Tor H. Nilsen, a red-haired Scandinavian who stood more than six feet tall, died October 9, 2005, at his San Carlos, California, home. This was after a valiant five-year fight with melanoma cancer. He was 63. His ashes were scattered at his family plot in Norway in 2006.
He was born in New York City on November 29, 1941, to Mollie Abrahamson and Nils Marius Nilsen of Mandal, Norway, and was the first of their children to be born in the United States.
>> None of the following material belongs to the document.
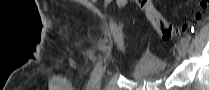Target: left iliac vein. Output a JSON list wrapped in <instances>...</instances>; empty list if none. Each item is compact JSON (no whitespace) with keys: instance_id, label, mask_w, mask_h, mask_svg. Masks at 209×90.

After graduating from Brooklyn Tech, he earned his B.S. in geology from City College of New York in 1962. While there, his prowess on the basketball court impressed a scout from the New York Knicks, but Tor went on to graduate school and earned his M.S. and Ph.D. degrees in geology from the University of Wisconsin at Madison in 1964 and 1967, respectively. His M.S. thesis was a study of Precambrian metasedimentary deposits in the Lake Superior area, and his Ph.D. thesis was a study of Devonian alluvial-fan deposits of the Old Red Sandstone in western Norway.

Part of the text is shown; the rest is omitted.